Доктор задумчиво смотрел на француза, который, в свою очередь, мрачно, но спокойно смотрел на камин. Хьюитт подошел к доктору, стараясь не потревожить юношу.
– Вы думаете, это афазия[20]? – спросил сыщик.
Доктор поджал губы, нахмурился и многозначительно кивнул.
– Моторная афазия, – прошептал он достаточно громко, чтобы Хьюитт услышал, – и к тому же, я бы сказал, общий нервный срыв. Надо проверить, нет ли у него аграфии[21]. Вы не давали ему ручку и бумагу?
Письменные принадлежности принесли и положили перед мужчиной. Ему медленно и отчетливо сказали, что он находится среди друзей, которые волнуются о его здоровье. Французу предложили написать свое имя, адрес, а также любую другую информацию, которую он захочет сообщить.
Юноша взял ручку и долго смотрел на бумагу; затем медленно и неуверенно написал:
Мужчина остановился, написав последнюю закорючку, металлическое перо вонзилось в бумагу, и по ней расплылась небольшая клякса, чем очень удивила самого автора. Он стал ошеломленно рассматривать свою работу.
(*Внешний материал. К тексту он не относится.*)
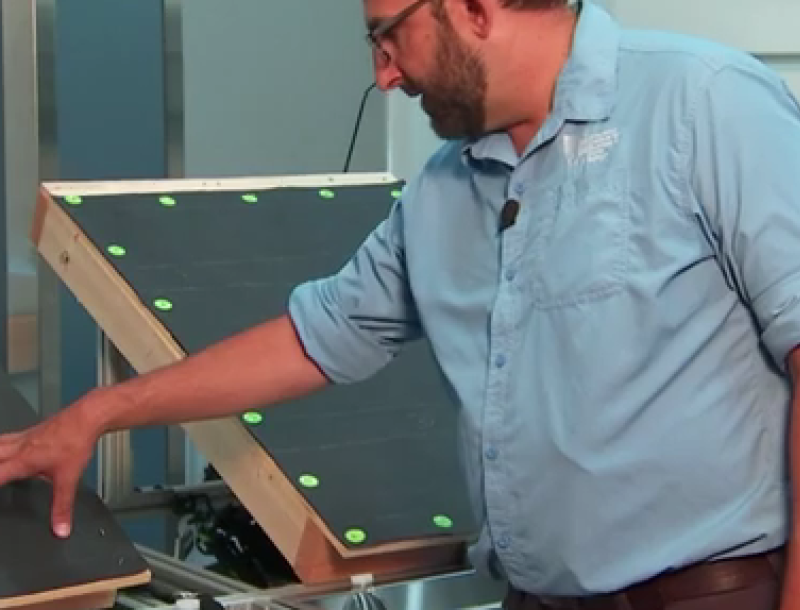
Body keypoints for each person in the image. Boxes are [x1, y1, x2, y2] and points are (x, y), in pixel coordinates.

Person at [2, 0, 800, 607]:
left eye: (389, 37)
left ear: (473, 9)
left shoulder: (704, 103)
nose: (385, 75)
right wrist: (98, 412)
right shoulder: (445, 189)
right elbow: (314, 337)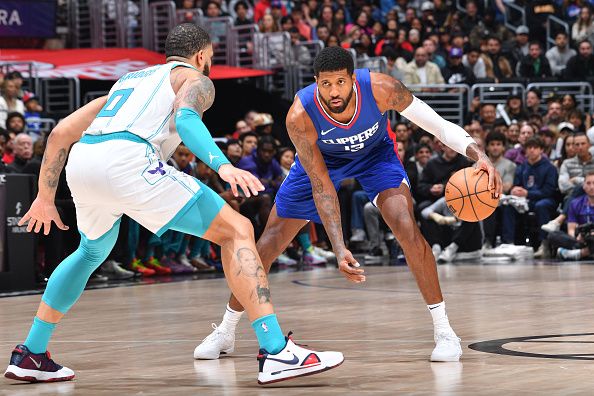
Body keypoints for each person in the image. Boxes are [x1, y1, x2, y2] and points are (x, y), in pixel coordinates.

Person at [4, 23, 343, 385]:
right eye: (210, 59)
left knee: (90, 252)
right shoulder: (195, 79)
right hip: (129, 159)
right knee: (238, 230)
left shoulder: (129, 82)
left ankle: (32, 353)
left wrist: (44, 196)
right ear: (201, 56)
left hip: (85, 161)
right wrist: (223, 164)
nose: (209, 65)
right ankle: (276, 351)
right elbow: (186, 117)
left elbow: (59, 134)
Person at [195, 46, 502, 363]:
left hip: (375, 157)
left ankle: (445, 331)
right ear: (316, 82)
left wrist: (479, 155)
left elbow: (437, 125)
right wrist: (339, 248)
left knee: (407, 227)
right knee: (268, 244)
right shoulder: (300, 116)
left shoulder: (382, 89)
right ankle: (226, 330)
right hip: (322, 165)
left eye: (340, 82)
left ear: (353, 79)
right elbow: (322, 185)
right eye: (325, 84)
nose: (333, 91)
Затем со стоном парень выронил ручку и обреченно уронил голову на лежавшие на столе руки.
Врач взял бумагу и передал Хьюитту.
– Вы видите, полная аграфия, – сказал он, – наш подопечный не может писать. Он начинает выводить «месье» как обычно, но не может продолжить правильно и все заканчивается каракулями. Затем его попытки написать на бумаге другое слово превращаются опять в простые закорючки, лишь слегка напоминающие буквы. Глядя на все это мы не можем прочитать ничего, потому что видим только бессмысленные черточки чернилами.
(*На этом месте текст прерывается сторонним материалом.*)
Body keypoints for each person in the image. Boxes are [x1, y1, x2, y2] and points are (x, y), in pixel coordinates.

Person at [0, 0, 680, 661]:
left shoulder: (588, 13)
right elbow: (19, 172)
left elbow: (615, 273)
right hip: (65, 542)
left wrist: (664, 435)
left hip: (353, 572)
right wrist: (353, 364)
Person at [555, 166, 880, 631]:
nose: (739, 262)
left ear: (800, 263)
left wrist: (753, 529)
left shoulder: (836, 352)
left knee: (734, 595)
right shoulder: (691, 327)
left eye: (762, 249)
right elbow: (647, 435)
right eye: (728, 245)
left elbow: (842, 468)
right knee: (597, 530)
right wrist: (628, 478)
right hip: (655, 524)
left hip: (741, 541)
Хотя Хьюитту никогда прежде не приходилось сталкиваться со случаями афазии (к счастью, редкой болезнью), он был знаком с ее общей природой. Он знал, что она могла наступить либо из-за физического повреждения мозга, либо из-за стресса, вызванного каким-то ужасным нервным перенапряжением. Он знал, что в случае моторной афазии больной полностью осознает все, что с ним происходит, прекрасно понимает то, что ему говорят, но совершенно бессилен выразить мысли в словах. Фактически, больной теряет связь между словами и их произношением. Кроме того, в большинстве тяжелых случаев, дополнительно к афазии человек теряет способность писать слова, что является ярким проявлением аграфии.